We have always known about solstice. We’ve clearly had a long standing need to know which days frame the sun’s journey from low on the winter horizon to the heights of the summer sky. Ancient structures from simple stones to complex temples were built all over the world with a window or a door or even just a simple slit in the stone that would light up when the sun reached the end of its seasonal swing. Clearly we have wanted to know where we are in these twin seasons of light and darkness.
We can imagine that each swing of sun would be met with celebrations of bonfire, food and drink, gatherings as well as any other ritual we could think of at the time. I certainly understand the desire to see hope as we move back toward a longer day. As I’ve said before, I’ve personally set up significant celebrations for the lessening of darkness. I’m not the only one. Many of the major religions include some sort of festival of light around this time of year.
Christianity centers the birth of Christ around this time of darkness. Christianity, at its ancient, pre-marketing culture core, also treats Advent as a time of penance, of self-examination and preparation for the entry of God into this world. Advent is a time to get ready for the community to began again retelling the story of how death itself is overcome for everyone. The middle of a dark winter is a great time to think about death. We can’t help it, no matter how much we’d prefer to change the subject. Yet, like darkness, it still comes along with all its mysteries. What is it like to die? What comes next?
Winter solstice is a season of darkness. It is the day of maximum darkness. Is there a gift for us in this darkness? Is there a message, a way of seeing or living when we allow ourselves to be centered in the night? Shall we pull out our Jungian text books or our Joseph Campbell Myth reclaiming videos and then ask ourselves what do we fear right now? What are we hiding from? What parts of ourself terrify us so much that we try to shut it out of our daylight minds? What happens if we notice the the darts of movement outside our campfire’s circle of light? If we observe the sounds that come to use in the middle of the night?
What happens if we invite one of those sounds to come into the light with us so we can see its form and shape?
Not all of the sounds and shapes, just one.
Who or what dances in our internal darkness that is ready to be seen? That we are ready to see?
I think this year for Solstice I will still light a candle but not because I want to continue to resist the darkness. Instead I think I’ll sit in the darkness first for a while before I strike match to flame. I will ask the darkness to tell me what I am hiding from, what I need to see. The darkness may keep its peace.

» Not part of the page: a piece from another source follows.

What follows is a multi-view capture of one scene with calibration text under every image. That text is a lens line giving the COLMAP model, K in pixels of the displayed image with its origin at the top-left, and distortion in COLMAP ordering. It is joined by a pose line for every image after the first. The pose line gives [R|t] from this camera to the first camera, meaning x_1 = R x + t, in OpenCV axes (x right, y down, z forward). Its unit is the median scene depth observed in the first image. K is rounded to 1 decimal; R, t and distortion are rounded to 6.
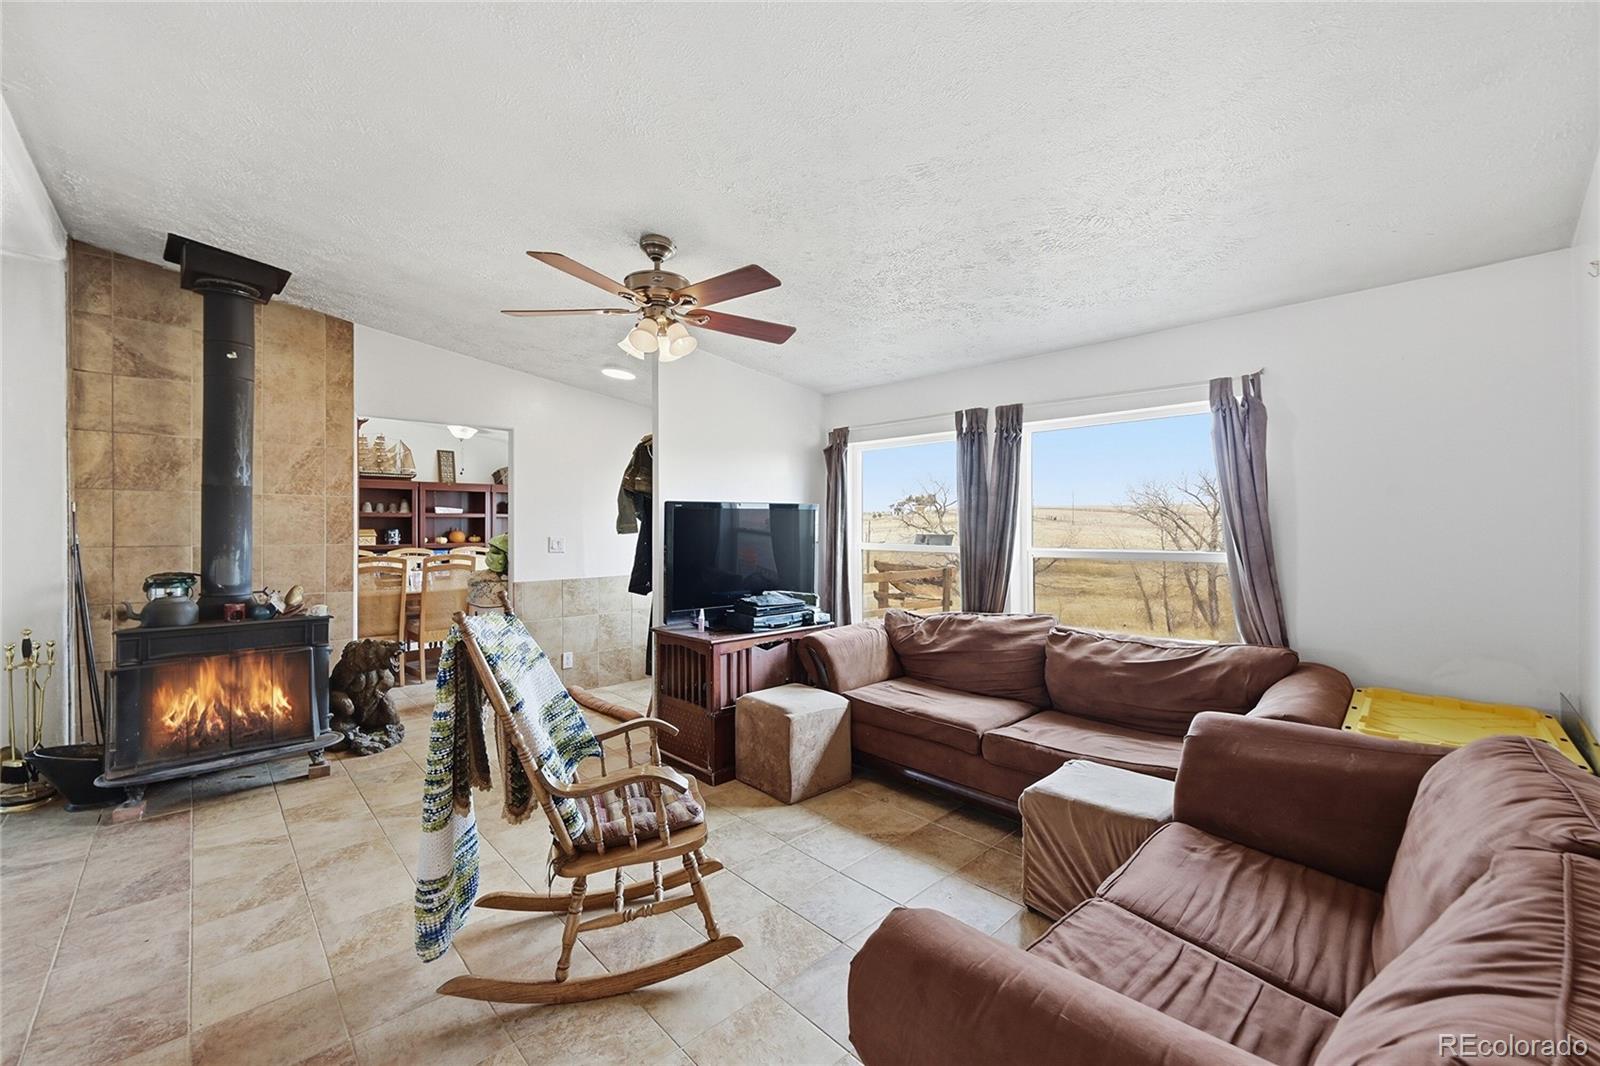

Eventually then I will light the candle not as a resistance but as an act of hope and celebration. Darkness can be embraced if we know it is not the only story for us to live. We know that light and green growing is also a part of our story.
Strange things can happen in the darkness. Angels can suddenly appear to shepherds, or to anyone really, singing incredible stories about new life for the whole world still hidden within a new born infant. Dreams can come to men and women with direction to act as protectors of the hidden gift.
We can find Hope itself in times of darkness, out there on the edge of light and dark.
This year I want to ask what is hidden and wants to be seen by me. And then I will put fire to the candle because light returns. It always returns and the darkness can not overcome it.